Difference listings
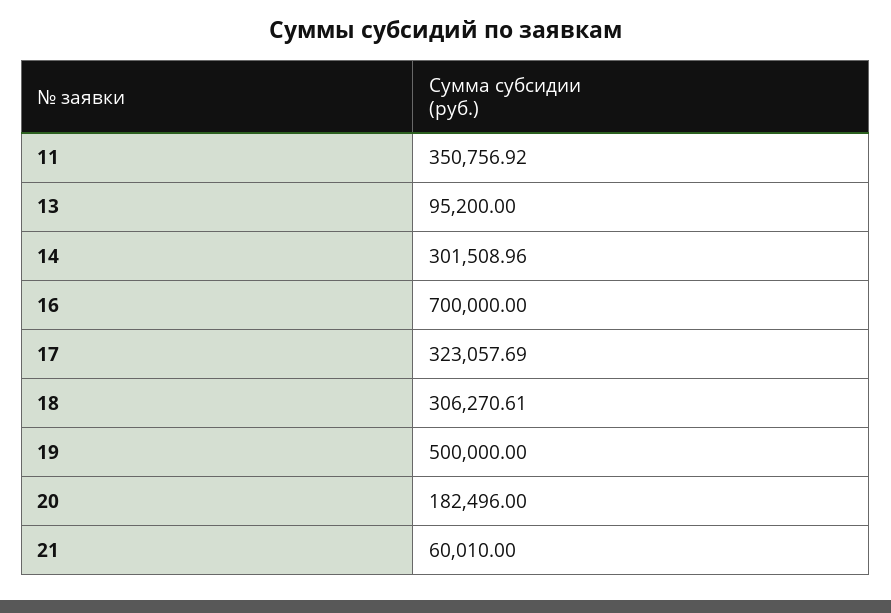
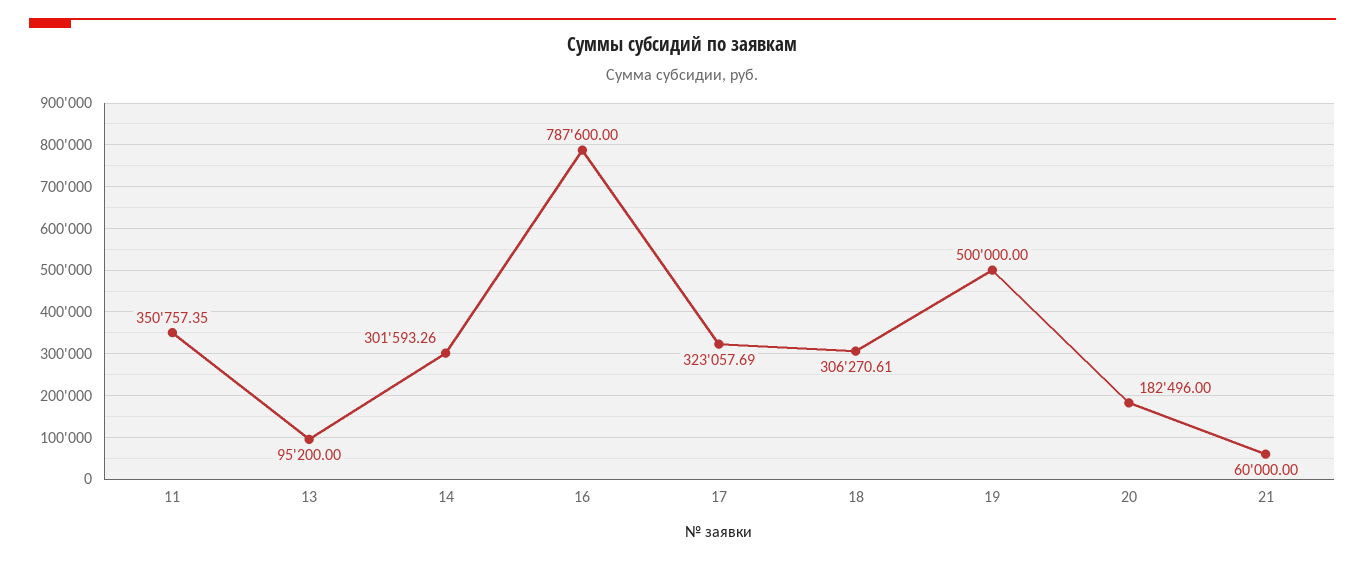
  {
-   "11": 350756.92,
+   "11": 350757.35,
    "13": 95200,
-   "14": 301508.96,
+   "14": 301593.26,
-   "16": 700000,
+   "16": 787600,
    "17": 323057.69,
    "18": 306270.61,
    "19": 500000,
    "20": 182496,
-   "21": 60010
+   "21": 60000
  }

WHAT IS BEING ASKED: Take every entry above and transcribe it exactly, with no pictures in the copy.

ANSWER TO THE PROBLEM:
  {
-   "11": 350756.92,
+   "11": 350757.35,
    "13": 95200,
-   "14": 301508.96,
+   "14": 301593.26,
-   "16": 700000,
+   "16": 787600,
    "17": 323057.69,
    "18": 306270.61,
    "19": 500000,
    "20": 182496,
-   "21": 60010
+   "21": 60000
  }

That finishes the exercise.